Enquanto ia comendo e conversando pensou para si que, fora daquele ambiente era muito difícil às pessoas que nunca tinham estado no mato e nunca tinham sentido a emoção da verdadeira união que ali se vive -quer em tempo de conflito ou de paz- entender a salutar convivência que natural e sadiamente cresce nos cenários de guerra. A amizade fortalece-se, a solidariedade é a nota dominante. Ali, é o espaço onde o individualismo não pode existir. Em cada um há no espírito a certeza do que o que é agora pode não ser logo. A morte espreita e faz desenvolver o que de melhor há na alma humana. A guerra faz isso: destrói e faz sobreviver, unindo forças e impossíveis. Nos campos de muitas batalhas e dentro de muitos corações dilacerados pelo medo, pela angústia e pelo desespero, nascem e morrem cobardes e heróis.

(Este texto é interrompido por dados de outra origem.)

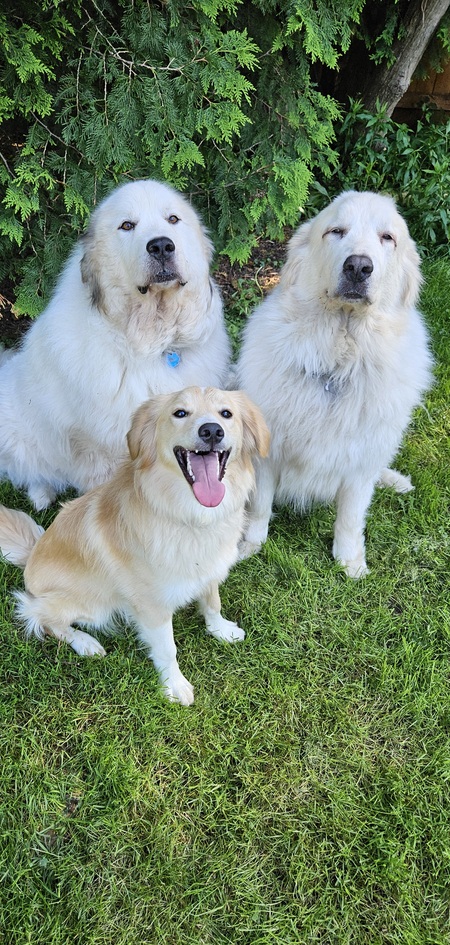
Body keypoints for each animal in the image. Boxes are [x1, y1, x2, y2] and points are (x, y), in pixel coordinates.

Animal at [0, 181, 230, 512]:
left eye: (173, 219)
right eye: (127, 226)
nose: (161, 246)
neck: (152, 342)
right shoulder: (98, 447)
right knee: (31, 470)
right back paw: (41, 495)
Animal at [0, 388, 268, 704]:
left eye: (226, 414)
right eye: (180, 413)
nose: (212, 431)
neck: (187, 515)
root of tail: (30, 555)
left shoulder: (209, 571)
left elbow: (213, 603)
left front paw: (221, 630)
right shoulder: (153, 606)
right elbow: (167, 648)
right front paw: (174, 684)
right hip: (91, 604)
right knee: (41, 617)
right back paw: (85, 642)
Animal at [237, 192, 434, 576]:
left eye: (387, 238)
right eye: (336, 231)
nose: (358, 267)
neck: (338, 361)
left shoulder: (360, 463)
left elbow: (351, 517)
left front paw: (350, 562)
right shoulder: (267, 453)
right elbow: (260, 508)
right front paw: (250, 546)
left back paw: (396, 480)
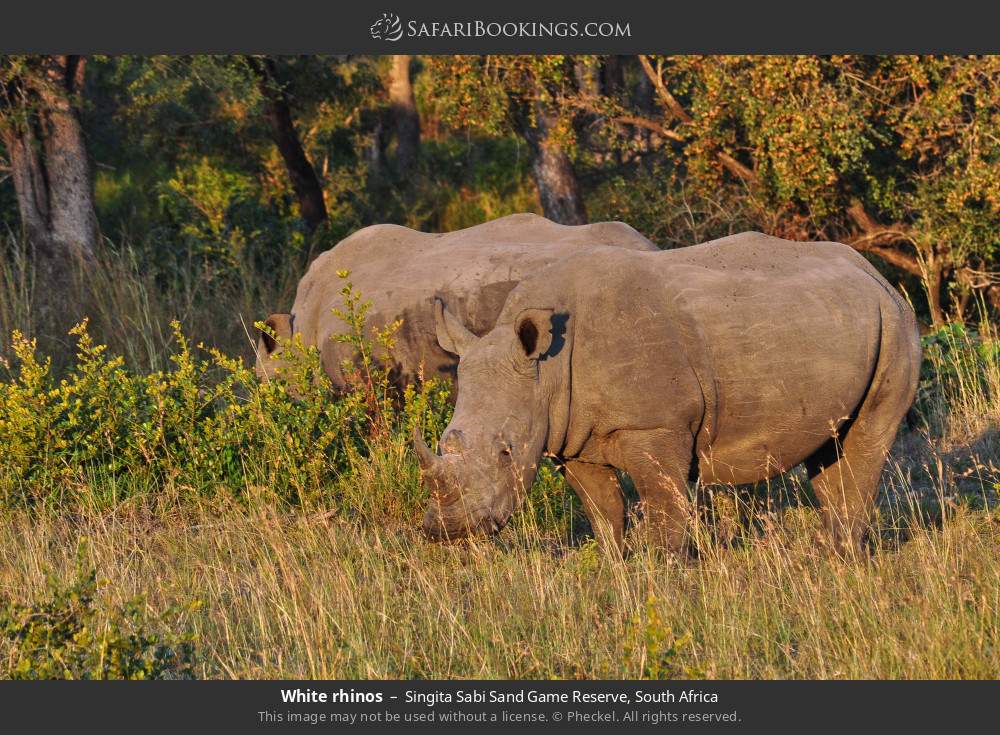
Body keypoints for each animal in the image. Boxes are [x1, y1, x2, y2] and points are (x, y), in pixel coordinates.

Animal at [415, 231, 921, 556]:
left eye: (506, 452)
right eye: (442, 441)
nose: (449, 532)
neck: (547, 370)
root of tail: (873, 273)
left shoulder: (656, 425)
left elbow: (663, 505)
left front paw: (664, 572)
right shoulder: (569, 434)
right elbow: (603, 510)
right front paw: (616, 566)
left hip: (896, 325)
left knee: (865, 441)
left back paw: (843, 559)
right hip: (836, 322)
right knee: (829, 447)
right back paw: (832, 556)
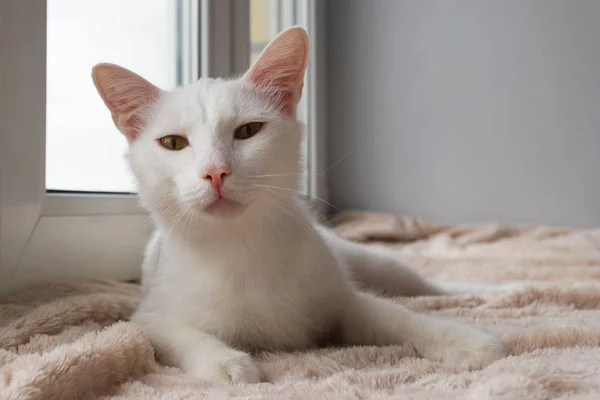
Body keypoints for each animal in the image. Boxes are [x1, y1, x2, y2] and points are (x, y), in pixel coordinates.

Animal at [92, 26, 506, 382]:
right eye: (174, 143)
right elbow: (175, 335)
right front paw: (225, 363)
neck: (241, 245)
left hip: (367, 261)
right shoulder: (149, 316)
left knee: (421, 284)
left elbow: (398, 317)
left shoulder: (343, 303)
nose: (215, 172)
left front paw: (466, 340)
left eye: (247, 131)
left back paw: (492, 290)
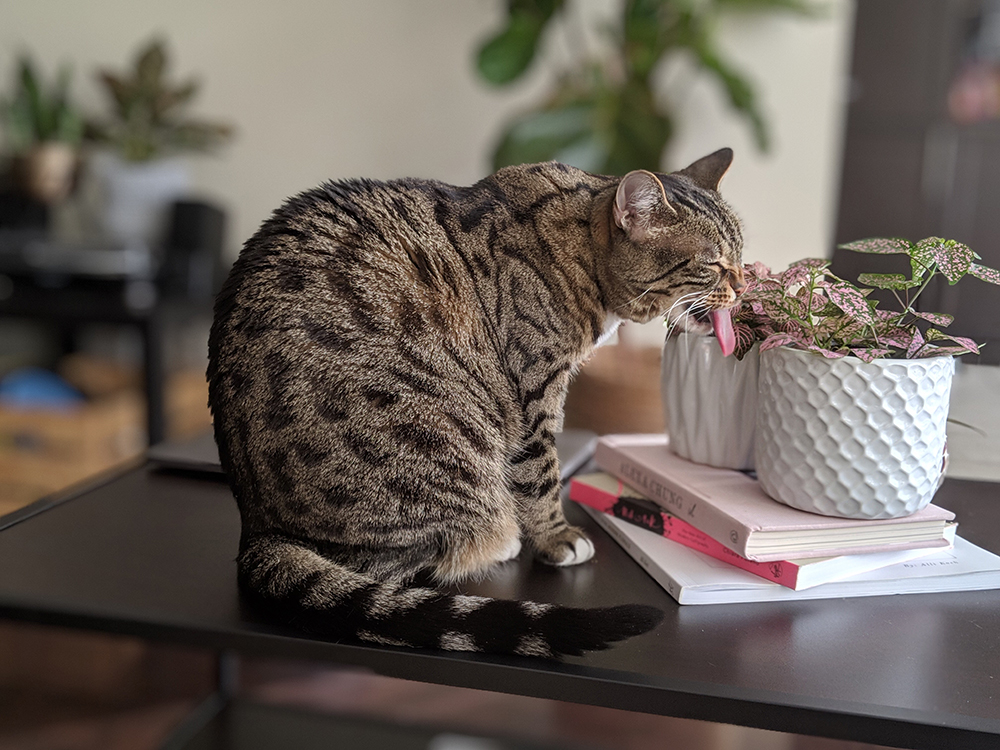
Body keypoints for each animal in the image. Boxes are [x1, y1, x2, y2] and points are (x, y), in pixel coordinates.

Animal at [209, 147, 744, 656]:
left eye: (739, 256)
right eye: (713, 263)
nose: (744, 285)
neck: (579, 250)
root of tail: (257, 530)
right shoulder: (535, 391)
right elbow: (541, 476)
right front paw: (557, 538)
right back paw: (497, 542)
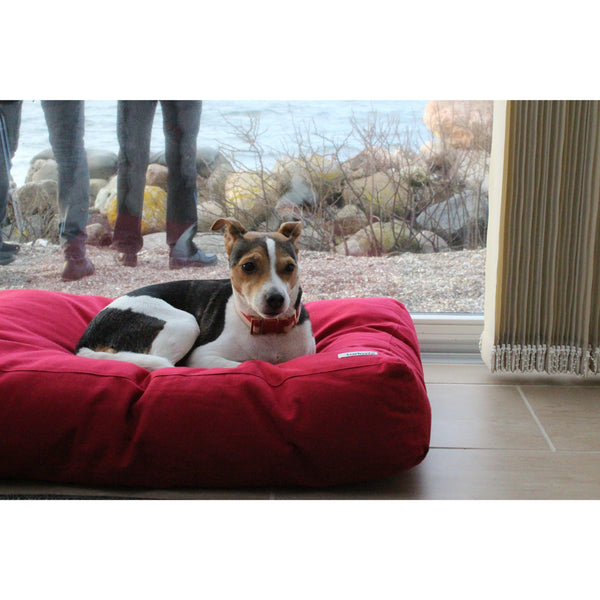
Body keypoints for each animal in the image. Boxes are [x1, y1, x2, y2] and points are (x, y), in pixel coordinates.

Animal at [75, 219, 316, 370]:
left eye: (290, 267)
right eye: (248, 266)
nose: (276, 299)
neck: (269, 330)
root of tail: (85, 341)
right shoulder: (203, 355)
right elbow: (250, 363)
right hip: (185, 323)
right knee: (160, 363)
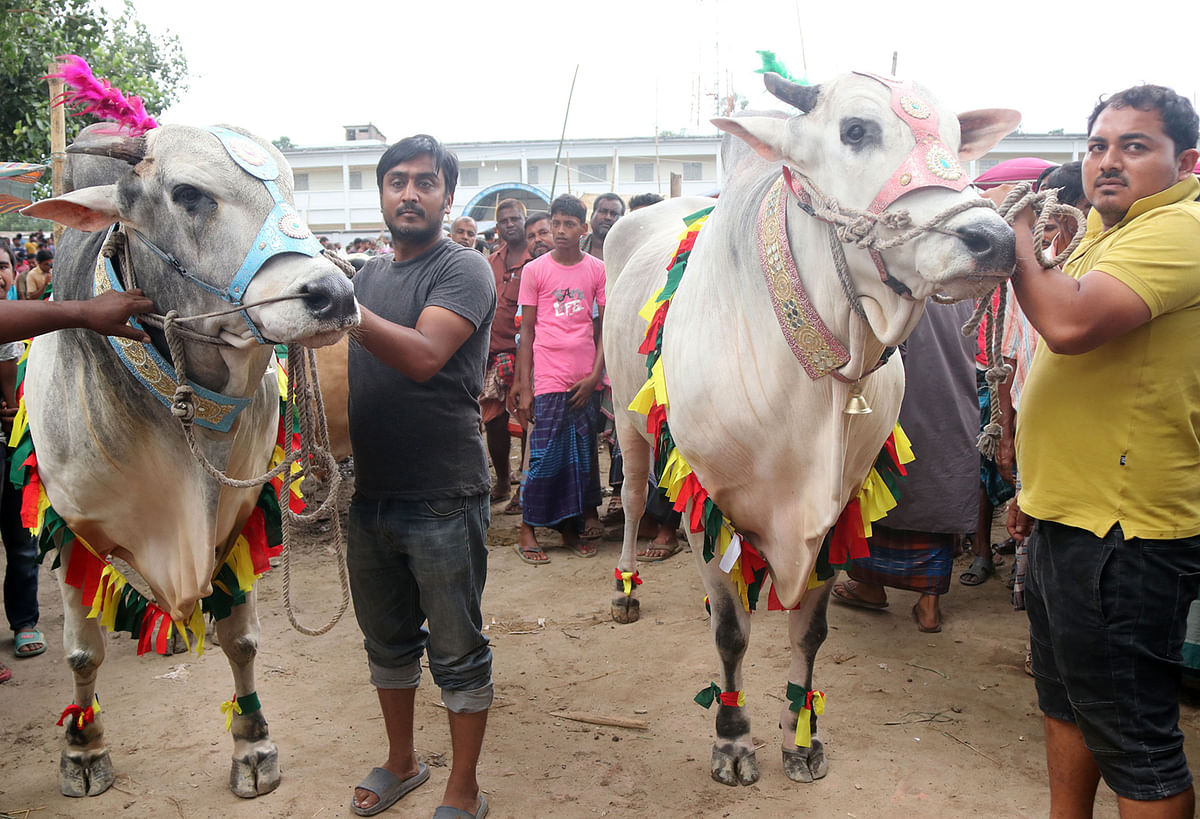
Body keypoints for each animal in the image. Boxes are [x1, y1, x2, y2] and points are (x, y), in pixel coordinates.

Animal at [21, 123, 357, 797]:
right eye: (188, 194)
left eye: (291, 186)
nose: (334, 295)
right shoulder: (70, 526)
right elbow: (82, 652)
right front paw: (82, 750)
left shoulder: (239, 517)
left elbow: (242, 641)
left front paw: (253, 747)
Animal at [604, 71, 1017, 782]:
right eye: (855, 129)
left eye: (957, 138)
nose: (996, 240)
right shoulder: (708, 497)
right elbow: (731, 634)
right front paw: (733, 740)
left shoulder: (839, 506)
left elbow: (810, 631)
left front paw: (801, 733)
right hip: (627, 420)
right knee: (632, 498)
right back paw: (627, 588)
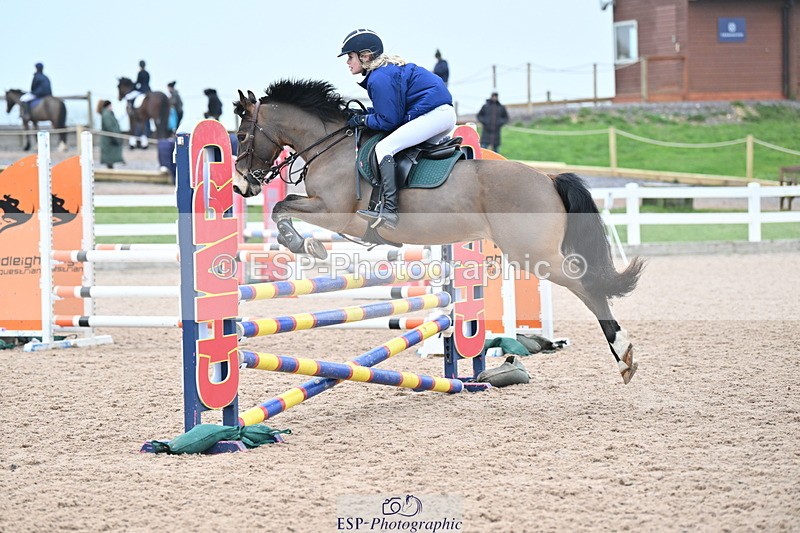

Catarina acabou por se deitar tarde. Antes de entrar para a tenda olhou demoradamente para o negro da noite cortado pela luz fortíssima das estrelas que iluminavam toda a zona do precipício que dava para a cachoeira Aí, escutou os programas que deixou gravados em Luanda, para a Rádio Ecclésia, verdadeiros êxitos de audiência. Soube-lhe bem ouvir as melodias que tinha previamente seleccionado, e até a sua voz lhe pareceu mais bonita, diferente. Os programas escutados debaixo das estrelas tinham um outro impacto e ficavam favorecidos pelo intimismo em que a Rádio é pródiga; além disso, a magia da noite singular funcionava como um verdadeiro feitiço.


Regressou à tenda e deixou tudo em ordem para o dia seguinte: mudou as pilhas do gravador, seleccionou cassetes e agrupou blocos de apontamentos, a máquina e os rolos estavam no estojo. Finda a tarefa preparou-se para dormir. Confirmou se as sentinelas estavam no seu posto e entrou no espaço fechado e verde com a sensação de solidão protegida. Já dentro do saco-cama, com as mãos cruzadas debaixo da cabeça, escutou o silêncio da grandiosidade da mata, toda ela cheia de ruídos únicos e característicos (como o sucessivo descarregar das armas. O clique, seco, dos carregadores a abrirem e a fecharem, foi um som que nunca mais esqueceu), mas o cansaço foi tanto que não tardou a adormecer. Acordou mais tarde com uns ruídos estranhos, dentro da tenda, facto que a deixou receosa. Não soube o que fazer, não se mexeu, mas precisava de encontrar a lanterna. Tentou localizá-la e, ao mesmo tempo, sair pelo lado da lona que antes de se deitar tinha levantado para qualquer emergência. Não viu nada, mas teve a certeza que não estava sozinha.



A sensação foi terrível, não fazia nenhuma ideia do que se estava a passar mas teve um mau pressentimento. Sentou-se e, quando se preparava para gritar, chamando a atenção das sentinelas, uma mão tapou-lhe a boca e um braço imobilizou-a. Escutou, então, uma voz sussurrada ao ouvido que a tranquilizou.